AIM OF THE EXERCISE - Tally up the lines in the following entries where the string "seen" appears, and answer with the number alone.

MATERIAL SUPPLIED -
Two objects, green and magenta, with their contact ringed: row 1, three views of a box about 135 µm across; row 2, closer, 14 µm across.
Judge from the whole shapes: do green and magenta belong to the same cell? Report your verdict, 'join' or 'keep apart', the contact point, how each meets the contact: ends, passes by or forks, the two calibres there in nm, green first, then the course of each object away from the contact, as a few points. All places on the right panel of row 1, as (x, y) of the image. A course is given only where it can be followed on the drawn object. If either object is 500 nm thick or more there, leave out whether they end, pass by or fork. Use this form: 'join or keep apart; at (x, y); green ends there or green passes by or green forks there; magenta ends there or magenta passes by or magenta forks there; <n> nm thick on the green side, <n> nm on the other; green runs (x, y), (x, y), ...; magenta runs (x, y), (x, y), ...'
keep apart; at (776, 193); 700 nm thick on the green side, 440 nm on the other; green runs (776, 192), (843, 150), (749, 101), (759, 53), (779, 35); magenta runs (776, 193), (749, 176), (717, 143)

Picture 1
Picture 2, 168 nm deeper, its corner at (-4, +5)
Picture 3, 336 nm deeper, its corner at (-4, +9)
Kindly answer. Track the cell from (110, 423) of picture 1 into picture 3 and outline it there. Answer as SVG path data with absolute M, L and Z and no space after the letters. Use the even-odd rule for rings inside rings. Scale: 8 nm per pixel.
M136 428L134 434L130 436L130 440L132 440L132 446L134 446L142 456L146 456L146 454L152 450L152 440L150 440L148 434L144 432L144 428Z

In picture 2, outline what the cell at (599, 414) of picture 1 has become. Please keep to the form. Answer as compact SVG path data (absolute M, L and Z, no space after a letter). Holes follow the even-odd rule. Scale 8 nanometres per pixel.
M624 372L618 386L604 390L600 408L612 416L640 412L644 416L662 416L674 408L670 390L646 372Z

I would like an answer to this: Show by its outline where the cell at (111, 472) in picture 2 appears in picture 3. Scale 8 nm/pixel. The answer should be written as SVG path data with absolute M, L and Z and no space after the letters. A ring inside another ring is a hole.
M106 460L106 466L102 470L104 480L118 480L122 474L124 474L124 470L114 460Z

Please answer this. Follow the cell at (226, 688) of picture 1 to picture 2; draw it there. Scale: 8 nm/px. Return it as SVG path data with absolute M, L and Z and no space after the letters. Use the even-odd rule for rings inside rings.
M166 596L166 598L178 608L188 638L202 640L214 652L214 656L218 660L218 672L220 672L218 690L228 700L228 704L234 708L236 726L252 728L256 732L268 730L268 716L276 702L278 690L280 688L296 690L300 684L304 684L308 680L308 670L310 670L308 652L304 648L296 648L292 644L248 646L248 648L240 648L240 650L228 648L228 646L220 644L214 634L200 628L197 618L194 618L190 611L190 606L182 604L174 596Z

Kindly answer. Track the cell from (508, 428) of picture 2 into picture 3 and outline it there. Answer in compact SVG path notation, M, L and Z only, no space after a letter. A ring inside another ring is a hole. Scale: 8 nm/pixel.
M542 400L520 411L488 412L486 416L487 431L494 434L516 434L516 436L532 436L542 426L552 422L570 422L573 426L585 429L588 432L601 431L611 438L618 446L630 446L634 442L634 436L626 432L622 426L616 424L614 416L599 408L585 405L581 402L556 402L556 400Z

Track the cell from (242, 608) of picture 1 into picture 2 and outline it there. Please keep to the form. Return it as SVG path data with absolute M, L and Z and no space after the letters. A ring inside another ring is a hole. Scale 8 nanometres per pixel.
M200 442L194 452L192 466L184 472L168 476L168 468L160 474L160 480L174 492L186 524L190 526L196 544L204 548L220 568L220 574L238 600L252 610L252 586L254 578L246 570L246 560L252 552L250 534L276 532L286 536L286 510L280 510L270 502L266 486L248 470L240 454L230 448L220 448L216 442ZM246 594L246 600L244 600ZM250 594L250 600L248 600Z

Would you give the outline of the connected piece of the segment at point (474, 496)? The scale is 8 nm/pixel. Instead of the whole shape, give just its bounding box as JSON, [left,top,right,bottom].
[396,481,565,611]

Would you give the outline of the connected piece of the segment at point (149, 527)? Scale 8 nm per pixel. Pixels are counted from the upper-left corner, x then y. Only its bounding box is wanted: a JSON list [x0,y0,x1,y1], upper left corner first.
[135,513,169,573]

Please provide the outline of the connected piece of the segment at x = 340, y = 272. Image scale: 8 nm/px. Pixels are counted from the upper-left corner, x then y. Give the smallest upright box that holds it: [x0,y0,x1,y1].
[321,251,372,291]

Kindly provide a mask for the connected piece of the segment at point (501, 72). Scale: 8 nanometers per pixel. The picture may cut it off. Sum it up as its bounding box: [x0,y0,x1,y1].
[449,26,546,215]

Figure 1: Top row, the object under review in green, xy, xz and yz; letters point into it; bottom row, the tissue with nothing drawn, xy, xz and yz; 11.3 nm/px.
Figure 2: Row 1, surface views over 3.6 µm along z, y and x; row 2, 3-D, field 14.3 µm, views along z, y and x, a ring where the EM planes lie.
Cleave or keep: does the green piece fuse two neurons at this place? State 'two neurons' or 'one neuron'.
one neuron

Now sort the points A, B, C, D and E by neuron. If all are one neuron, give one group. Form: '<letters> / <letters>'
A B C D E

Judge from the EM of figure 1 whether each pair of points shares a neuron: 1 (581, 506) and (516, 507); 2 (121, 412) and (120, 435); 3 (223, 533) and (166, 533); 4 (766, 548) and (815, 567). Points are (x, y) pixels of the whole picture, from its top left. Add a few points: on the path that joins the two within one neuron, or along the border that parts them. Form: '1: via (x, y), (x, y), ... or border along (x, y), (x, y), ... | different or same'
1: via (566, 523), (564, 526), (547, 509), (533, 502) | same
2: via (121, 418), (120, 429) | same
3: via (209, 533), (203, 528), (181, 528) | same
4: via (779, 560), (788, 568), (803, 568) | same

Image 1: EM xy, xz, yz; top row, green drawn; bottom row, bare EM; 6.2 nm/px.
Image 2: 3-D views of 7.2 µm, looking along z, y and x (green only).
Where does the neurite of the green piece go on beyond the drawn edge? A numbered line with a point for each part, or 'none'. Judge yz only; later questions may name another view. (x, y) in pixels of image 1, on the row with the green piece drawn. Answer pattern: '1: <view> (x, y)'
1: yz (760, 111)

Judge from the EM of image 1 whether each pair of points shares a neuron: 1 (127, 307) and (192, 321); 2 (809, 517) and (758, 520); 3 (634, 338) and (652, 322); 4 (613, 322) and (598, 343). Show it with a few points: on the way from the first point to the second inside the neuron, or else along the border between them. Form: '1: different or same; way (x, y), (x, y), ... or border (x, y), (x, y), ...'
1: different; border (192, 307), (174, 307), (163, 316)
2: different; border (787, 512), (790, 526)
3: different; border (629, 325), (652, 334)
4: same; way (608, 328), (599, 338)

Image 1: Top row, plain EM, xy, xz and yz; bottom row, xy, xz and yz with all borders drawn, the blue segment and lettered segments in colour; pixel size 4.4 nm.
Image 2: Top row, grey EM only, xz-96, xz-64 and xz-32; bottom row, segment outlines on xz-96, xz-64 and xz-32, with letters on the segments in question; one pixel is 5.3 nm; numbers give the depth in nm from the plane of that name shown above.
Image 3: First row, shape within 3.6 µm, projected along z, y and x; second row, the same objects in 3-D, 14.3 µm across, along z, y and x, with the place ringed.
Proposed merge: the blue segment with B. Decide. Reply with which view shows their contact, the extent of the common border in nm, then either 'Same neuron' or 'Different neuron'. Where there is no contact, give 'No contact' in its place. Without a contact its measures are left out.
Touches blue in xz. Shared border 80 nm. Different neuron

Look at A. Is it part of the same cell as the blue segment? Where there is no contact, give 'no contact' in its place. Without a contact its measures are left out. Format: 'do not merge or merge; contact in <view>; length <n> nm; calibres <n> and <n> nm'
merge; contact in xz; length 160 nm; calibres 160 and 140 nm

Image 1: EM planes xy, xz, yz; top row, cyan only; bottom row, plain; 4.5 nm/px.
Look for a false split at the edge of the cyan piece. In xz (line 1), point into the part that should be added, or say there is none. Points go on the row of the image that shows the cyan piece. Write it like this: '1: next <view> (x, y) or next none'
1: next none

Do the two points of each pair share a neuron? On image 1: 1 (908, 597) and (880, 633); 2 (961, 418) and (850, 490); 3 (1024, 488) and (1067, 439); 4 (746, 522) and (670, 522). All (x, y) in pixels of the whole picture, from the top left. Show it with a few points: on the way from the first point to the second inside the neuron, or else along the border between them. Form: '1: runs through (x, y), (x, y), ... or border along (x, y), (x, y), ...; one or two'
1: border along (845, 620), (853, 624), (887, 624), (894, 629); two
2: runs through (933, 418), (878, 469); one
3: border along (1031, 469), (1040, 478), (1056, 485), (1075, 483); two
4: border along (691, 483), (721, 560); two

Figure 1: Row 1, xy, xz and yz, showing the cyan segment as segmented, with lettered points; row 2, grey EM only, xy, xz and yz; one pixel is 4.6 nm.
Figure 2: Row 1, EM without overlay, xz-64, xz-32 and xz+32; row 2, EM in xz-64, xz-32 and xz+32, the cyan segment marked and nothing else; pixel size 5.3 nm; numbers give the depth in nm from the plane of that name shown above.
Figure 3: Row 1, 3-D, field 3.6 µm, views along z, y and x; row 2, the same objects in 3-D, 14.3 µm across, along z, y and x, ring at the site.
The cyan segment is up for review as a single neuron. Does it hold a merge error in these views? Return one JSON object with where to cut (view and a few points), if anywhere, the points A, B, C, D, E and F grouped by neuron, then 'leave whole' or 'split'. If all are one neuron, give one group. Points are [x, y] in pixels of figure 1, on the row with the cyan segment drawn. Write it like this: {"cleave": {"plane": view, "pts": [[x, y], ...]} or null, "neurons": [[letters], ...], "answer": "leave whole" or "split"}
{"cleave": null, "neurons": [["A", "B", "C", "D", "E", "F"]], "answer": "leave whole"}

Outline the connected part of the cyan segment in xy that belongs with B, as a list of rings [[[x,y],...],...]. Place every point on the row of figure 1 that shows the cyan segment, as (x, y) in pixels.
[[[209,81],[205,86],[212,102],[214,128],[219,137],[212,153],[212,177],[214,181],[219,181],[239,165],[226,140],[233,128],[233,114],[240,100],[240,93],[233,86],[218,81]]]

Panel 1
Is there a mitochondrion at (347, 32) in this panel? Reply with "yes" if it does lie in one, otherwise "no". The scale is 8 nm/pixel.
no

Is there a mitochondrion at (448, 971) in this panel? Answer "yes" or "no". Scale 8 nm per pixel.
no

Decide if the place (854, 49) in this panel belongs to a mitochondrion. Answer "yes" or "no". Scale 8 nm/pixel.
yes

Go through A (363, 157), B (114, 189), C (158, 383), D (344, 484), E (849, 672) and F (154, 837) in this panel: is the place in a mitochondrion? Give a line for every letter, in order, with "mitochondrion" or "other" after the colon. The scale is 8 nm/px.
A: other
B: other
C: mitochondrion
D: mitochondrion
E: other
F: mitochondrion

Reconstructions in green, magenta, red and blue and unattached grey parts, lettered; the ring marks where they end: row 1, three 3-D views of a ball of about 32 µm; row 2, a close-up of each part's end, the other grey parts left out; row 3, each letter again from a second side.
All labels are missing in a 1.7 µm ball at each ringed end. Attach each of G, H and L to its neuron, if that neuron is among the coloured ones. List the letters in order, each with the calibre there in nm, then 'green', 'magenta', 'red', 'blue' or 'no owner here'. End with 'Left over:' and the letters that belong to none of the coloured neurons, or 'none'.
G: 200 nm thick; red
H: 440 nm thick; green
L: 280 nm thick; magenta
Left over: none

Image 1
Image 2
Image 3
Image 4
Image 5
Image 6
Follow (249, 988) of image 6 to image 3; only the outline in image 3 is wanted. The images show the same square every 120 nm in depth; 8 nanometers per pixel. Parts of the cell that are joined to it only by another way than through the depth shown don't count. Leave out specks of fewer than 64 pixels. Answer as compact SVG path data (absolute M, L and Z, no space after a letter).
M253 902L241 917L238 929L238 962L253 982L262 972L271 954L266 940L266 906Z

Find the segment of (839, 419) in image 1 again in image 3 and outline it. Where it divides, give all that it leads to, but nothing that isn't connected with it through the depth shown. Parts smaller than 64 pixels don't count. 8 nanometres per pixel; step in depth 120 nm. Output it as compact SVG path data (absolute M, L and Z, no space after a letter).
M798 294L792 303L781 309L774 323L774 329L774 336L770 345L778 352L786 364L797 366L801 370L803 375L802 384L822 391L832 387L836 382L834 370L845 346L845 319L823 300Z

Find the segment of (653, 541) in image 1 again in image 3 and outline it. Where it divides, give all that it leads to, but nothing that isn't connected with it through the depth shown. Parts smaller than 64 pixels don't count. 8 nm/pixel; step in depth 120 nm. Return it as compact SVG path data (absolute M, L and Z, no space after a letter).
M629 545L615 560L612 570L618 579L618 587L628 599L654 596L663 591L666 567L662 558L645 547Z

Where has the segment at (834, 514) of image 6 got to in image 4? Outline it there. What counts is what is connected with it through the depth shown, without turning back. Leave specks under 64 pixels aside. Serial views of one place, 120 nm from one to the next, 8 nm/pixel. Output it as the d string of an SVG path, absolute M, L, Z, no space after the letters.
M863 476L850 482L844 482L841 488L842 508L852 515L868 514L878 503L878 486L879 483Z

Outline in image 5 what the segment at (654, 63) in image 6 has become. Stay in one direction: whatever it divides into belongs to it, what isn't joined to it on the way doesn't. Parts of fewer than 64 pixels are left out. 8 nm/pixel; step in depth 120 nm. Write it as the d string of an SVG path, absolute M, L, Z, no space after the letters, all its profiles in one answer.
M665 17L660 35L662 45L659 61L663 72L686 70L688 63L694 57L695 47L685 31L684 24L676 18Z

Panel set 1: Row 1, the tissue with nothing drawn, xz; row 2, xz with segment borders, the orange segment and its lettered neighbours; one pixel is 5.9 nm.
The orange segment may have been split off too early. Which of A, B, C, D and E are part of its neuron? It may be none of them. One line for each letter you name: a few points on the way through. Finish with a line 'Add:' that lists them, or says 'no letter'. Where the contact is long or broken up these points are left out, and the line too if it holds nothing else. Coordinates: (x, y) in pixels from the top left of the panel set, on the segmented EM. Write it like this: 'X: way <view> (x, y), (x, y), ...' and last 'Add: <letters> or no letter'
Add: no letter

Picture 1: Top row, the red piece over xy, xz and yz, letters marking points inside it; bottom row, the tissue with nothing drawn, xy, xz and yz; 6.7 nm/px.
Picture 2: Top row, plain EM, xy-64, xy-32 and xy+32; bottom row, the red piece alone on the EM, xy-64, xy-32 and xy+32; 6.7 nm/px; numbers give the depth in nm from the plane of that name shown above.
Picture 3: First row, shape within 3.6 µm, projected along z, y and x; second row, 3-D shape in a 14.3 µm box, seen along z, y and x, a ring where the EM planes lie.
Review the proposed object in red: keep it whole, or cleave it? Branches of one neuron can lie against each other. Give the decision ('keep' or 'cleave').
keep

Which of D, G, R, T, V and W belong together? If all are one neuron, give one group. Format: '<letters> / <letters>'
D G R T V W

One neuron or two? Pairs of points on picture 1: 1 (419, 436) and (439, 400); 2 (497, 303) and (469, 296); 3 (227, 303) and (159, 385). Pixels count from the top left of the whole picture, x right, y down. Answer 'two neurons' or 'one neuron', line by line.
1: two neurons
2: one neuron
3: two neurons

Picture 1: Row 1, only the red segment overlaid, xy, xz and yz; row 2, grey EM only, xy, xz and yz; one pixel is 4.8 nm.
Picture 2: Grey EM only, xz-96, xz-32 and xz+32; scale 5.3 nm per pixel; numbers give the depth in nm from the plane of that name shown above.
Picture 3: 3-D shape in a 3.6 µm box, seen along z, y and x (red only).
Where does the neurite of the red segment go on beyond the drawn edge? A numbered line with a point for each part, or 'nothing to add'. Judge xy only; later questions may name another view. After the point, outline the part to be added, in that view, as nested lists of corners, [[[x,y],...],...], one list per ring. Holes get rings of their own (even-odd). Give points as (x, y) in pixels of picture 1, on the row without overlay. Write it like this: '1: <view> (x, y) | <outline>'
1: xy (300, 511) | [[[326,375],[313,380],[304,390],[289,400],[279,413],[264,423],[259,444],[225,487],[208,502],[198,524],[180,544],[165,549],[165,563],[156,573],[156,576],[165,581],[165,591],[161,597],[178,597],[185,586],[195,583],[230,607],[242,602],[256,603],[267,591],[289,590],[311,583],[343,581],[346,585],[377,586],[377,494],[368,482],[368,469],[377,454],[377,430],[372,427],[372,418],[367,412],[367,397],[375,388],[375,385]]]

TASK ANSWER - 2